* _STATED PROBLEM_: Rewrite the lines from the line with "pose: elev=348.1 azim=77.8" to the line with "Dot at: (216, 287)", putting "tilt" in place of "roll" and leaving everything else as it is.

* _DATA PROVIDED_:
>> begin

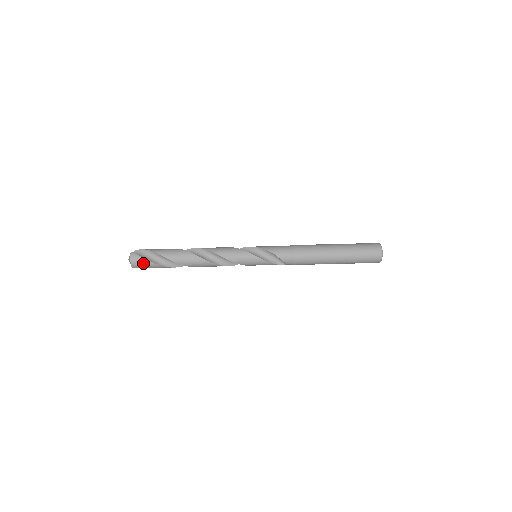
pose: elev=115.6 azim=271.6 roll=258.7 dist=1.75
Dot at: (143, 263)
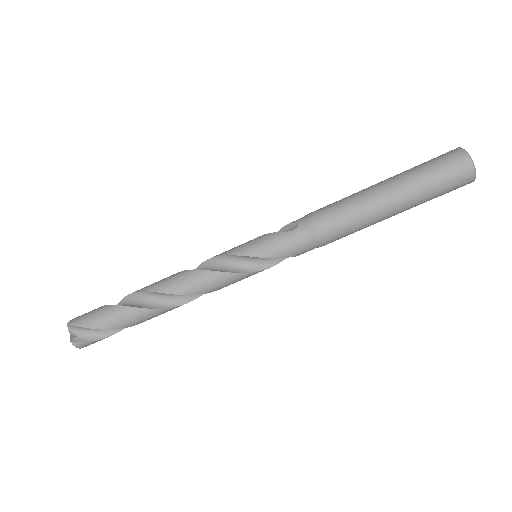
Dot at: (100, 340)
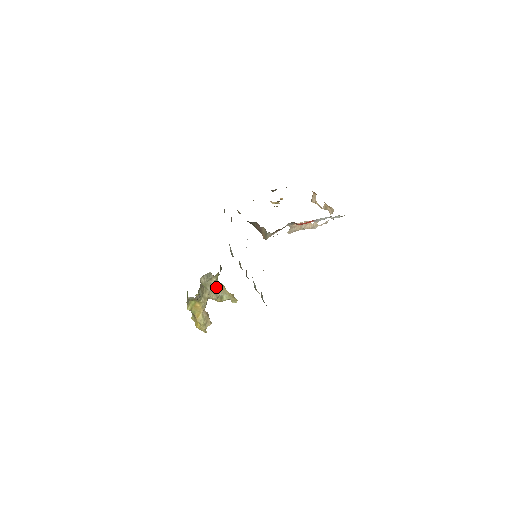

>> end
>> begin

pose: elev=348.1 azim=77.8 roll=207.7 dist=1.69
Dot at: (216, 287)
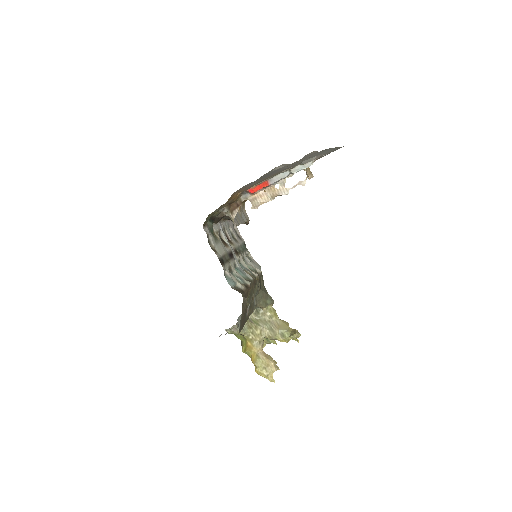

>> end

* _COMPLETE OUTPUT_:
pose: elev=348.1 azim=77.8 tilt=207.7 dist=1.69
Dot at: (216, 287)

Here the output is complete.